“What’s a remittance man?” I asked when Feely had flounced from the kitchen.

“I don’t know, luv, I’m sure,” Mrs. M had replied. “His mother’s that lady as paints over in Malden Fenwick.”

“Paints?” I had asked. “Houses?”

“Houses? Bless you! No, it’s pitchers she paints. The gentry on ’orseback and that. P’raps she’ll even paint you someday in your turn. You and Miss Ophelia and Miss Daphne.”

At which I had let out a snort and dashed from the room. If I were to be painted in oils, shellacked, and framed, I would be posed in my chemical laboratory and nowhere else.

Hemmed in by beakers, bell jars, and Erlenmeyer flasks, I would be glancing up impatiently from my microscope in much the same way as my late great-uncle Tarquin de Luce is doing in his portrait, which still hangs in the picture gallery at Buckshaw. Like Uncle Tar, I would be visibly annoyed. No horses and gentry for me, thank you very much.

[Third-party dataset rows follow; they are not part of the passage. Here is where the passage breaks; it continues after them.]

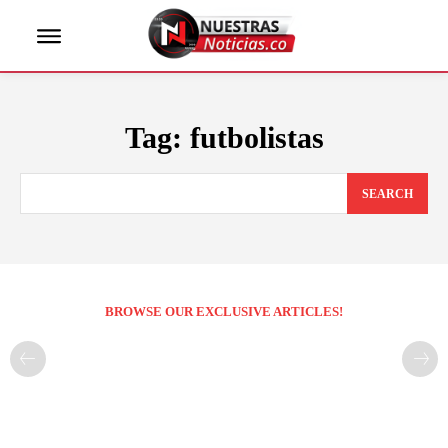
Tag:
futbolistas
SEARCH
BROWSE OUR EXCLUSIVE ARTICLES!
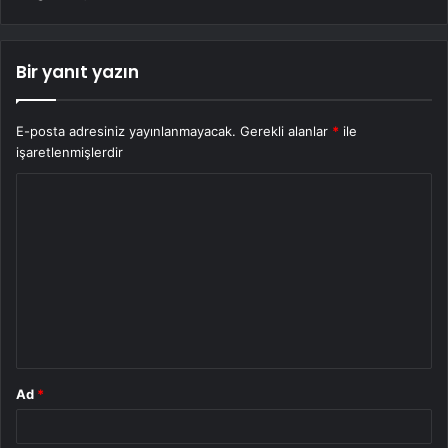
Bir yanıt yazın
E-posta adresiniz yayınlanmayacak.
Gerekli alanlar
*
ile
işaretlenmişlerdir
Y
o
r
u
m
*
Ad
*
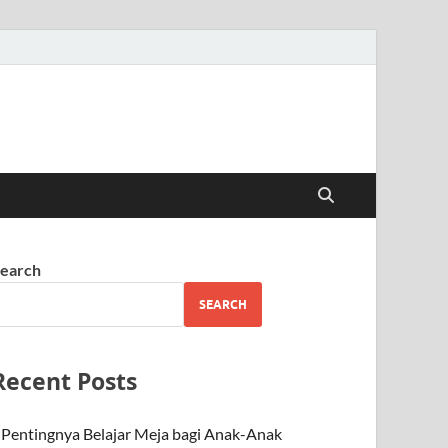
earch
SEARCH
Recent Posts
Pentingnya Belajar Meja bagi Anak-Anak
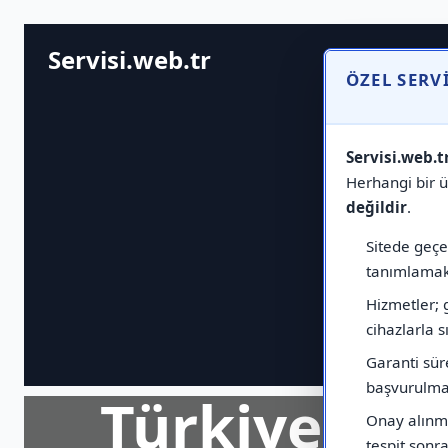
Servisi.web.tr
ÖZEL SERV
Servisi.web.t
Herhangi bir ür
değildir
.
Sitede geçen
tanımlamak 
Hizmetler; 
cihazlarla sı
Garanti sür
başvurulmas
Türkiye Ge
Onay alınma
tespit sonras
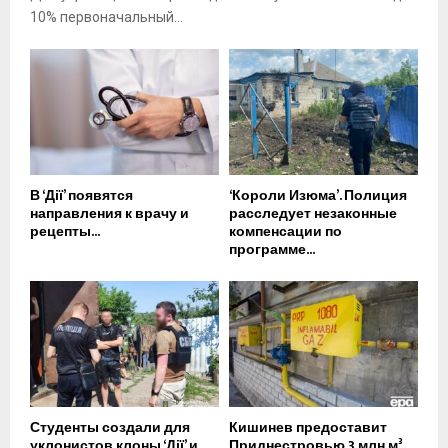
10% первоначальный...
В ‘Дії’ появятся
‘Короли Изюма’. Полиция
направления к врачу и
расследует незаконные
рецепты...
компенсации по
программе...
Студенты создали для
Кишинев предоставит
уклонистов клоны ‘Дії’ и
Приднестровью 3 млн м³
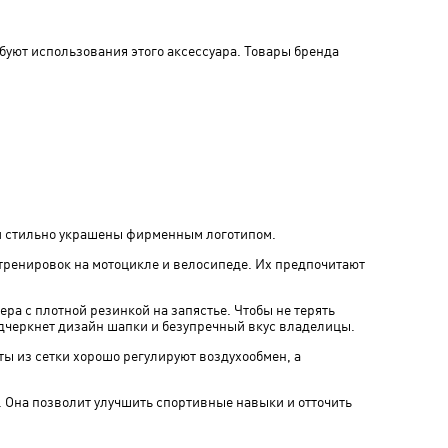
буют использования этого аксессуара. Товары бренда
и стильно украшены фирменным логотипом.
тренировок на мотоцикле и велосипеде. Их предпочитают
а с плотной резинкой на запястье. Чтобы не терять
дчеркнет дизайн шапки и безупречный вкус владелицы.
ты из сетки хорошо регулируют воздухообмен, а
. Она позволит улучшить спортивные навыки и отточить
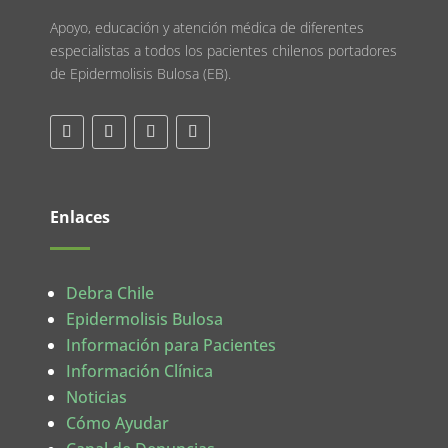
Apoyo, educación y atención médica de diferentes
especialistas a todos los pacientes chilenos portadores
de Epidermolisis Bulosa (EB).
Enlaces
Debra Chile
Epidermolisis Bulosa
Información para Pacientes
Información Clínica
Noticias
Cómo Ayudar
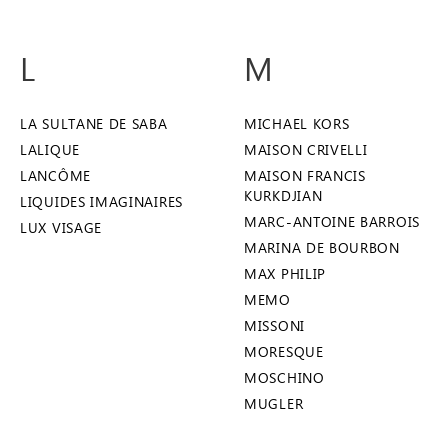
L
M
LA SULTANE DE SABA
MICHAEL KORS
LALIQUE
MAISON CRIVELLI
LANCÔME
MAISON FRANCIS
KURKDJIAN
LIQUIDES IMAGINAIRES
MARC-ANTOINE BARROIS
LUX VISAGE
MARINA DE BOURBON
MAX PHILIP
MEMO
MISSONI
MORESQUE
MOSCHINO
MUGLER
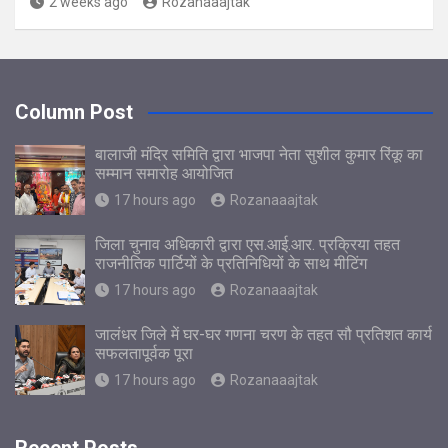
2 weeks ago
Rozanaaajtak
Column Post
बालाजी मंदिर समिति द्वारा भाजपा नेता सुशील कुमार रिंकू का
सम्मान समारोह आयोजित
17 hours ago
Rozanaaajtak
जिला चुनाव अधिकारी द्वारा एस.आई.आर. प्रक्रिया तहत
राजनीतिक पार्टियों के प्रतिनिधियों के साथ मीटिंग
17 hours ago
Rozanaaajtak
जालंधर जिले में घर-घर गणना चरण के तहत सौ प्रतिशत कार्य
सफलतापूर्वक पूरा
17 hours ago
Rozanaaajtak
Recent Posts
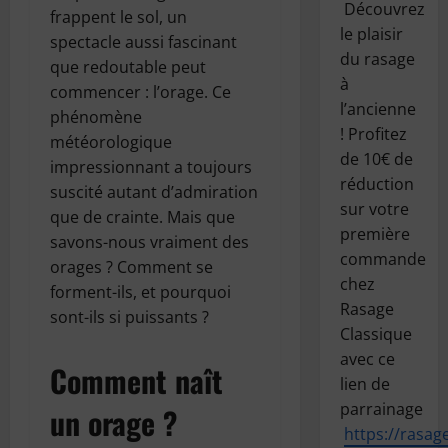
Découvrez
frappent le sol, un
le plaisir
spectacle aussi fascinant
du rasage
que redoutable peut
à
commencer : l’orage. Ce
l’ancienne
phénomène
! Profitez
météorologique
de 10€ de
impressionnant a toujours
réduction
suscité autant d’admiration
sur votre
que de crainte. Mais que
première
savons-nous vraiment des
commande
orages ? Comment se
chez
forment-ils, et pourquoi
Rasage
sont-ils si puissants ?
Classique
avec ce
Comment naît
lien de
parrainage
un orage ?
https://
rasage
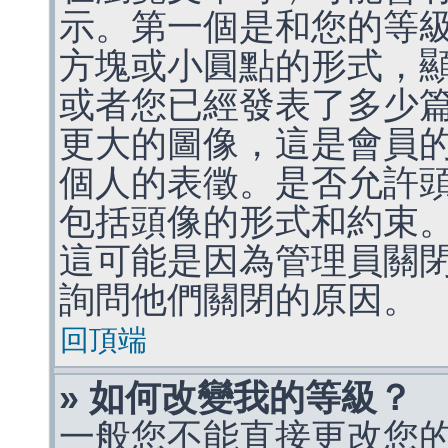
示。第一個是和您的等
方塊或小圓點的形式，
或者您已經發表了多少
更大的圖像，這是會員
個人的表徵。是否允許
包括頭像的形式和約束
這可能是因為管理員關
詢問他們關閉的原因。
回頂端
» 如何改變我的等級？
一般您不能直接更改您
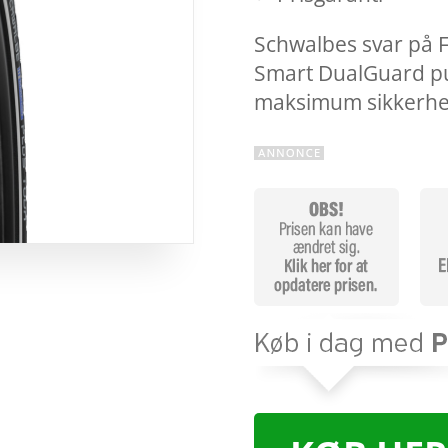
Schwalbes svar på F
Smart DualGuard pu
maksimum sikkerh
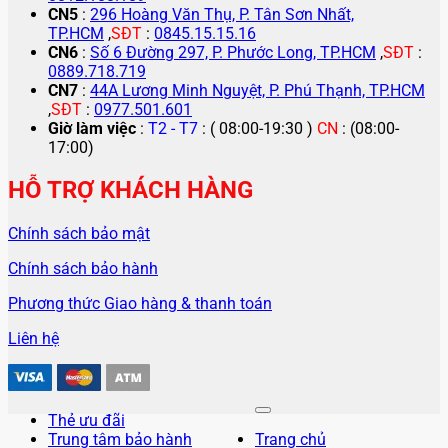
CN5
:
296 Hoàng Văn Thụ, P. Tân Sơn Nhất,
TP.HCM
,
SĐT
:
0845.15.15.16
CN6
:
Số 6 Đường 297, P. Phước Long, TP.HCM
,
SĐT
:
0889.718.719
CN7
:
44A Lương Minh Nguyệt, P. Phú Thạnh, TP.HCM
,
SĐT
:
0977.501.601
Giờ làm việc
:
T2 - T7
: ( 08:00-19:30 )
CN
: (08:00-
17:00)
HỖ TRỢ KHÁCH HÀNG
Chính sách bảo mật
Chính sách bảo hành
Phương thức Giao hàng & thanh toán
Liên hệ
Thẻ ưu đãi
Trung tâm bảo hành
Trang chủ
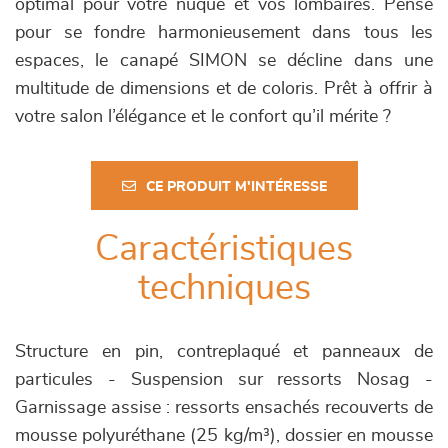
optimal pour votre nuque et vos lombaires. Pensé
pour se fondre harmonieusement dans tous les
espaces, le canapé SIMON se décline dans une
multitude de dimensions et de coloris. Prêt à offrir à
votre salon l’élégance et le confort qu’il mérite ?
CE PRODUIT M'INTÉRESSE
Caractéristiques
techniques
Structure en pin, contreplaqué et panneaux de
particules - Suspension sur ressorts Nosag -
Garnissage assise : ressorts ensachés recouverts de
mousse polyuréthane (25 kg/m³), dossier en mousse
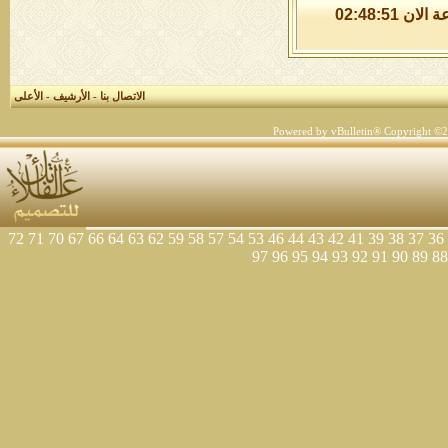
الجمعة 7 من اغسطس 2026 , الساعة الان 02:48:51
الاتصال بنا
-
الأرشيف
-
الأعلى
Powered by vBulletin® Copyright ©200
72
71
70
67
66
64
63
62
59
58
57
54
53
46
44
43
42
41
39
38
37
36
97
96
95
94
93
92
91
90
89
88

A light pall of smoke still hung over the churchyard. Now that most of the onlookers had wandered off, the charred and smoldering remains of the Gypsy’s tent were clearly visible beside the path. But it wasn’t so much the scorched circle in the grass that interested me as what had been hidden behind it: a brightly painted Gypsy caravan.

It was butter yellow with crimson shutters, and its lathwork sides, which sloped gently outwards beneath a rounded roof, gave it the look of a loaf of bread that has puffed out beyond the rim of the baking pan. From its spindly yellow wheels to its crooked tin chimney, and from its arched cathedral windows to the intricately carved wooden brackets on each side of the door, it was something that might have come rumbling out of a dream. As if to perfect the scene, an ancient, swaybacked horse was grazing in a picturesque manner among the leaning gravestones at the far corner of the churchyard.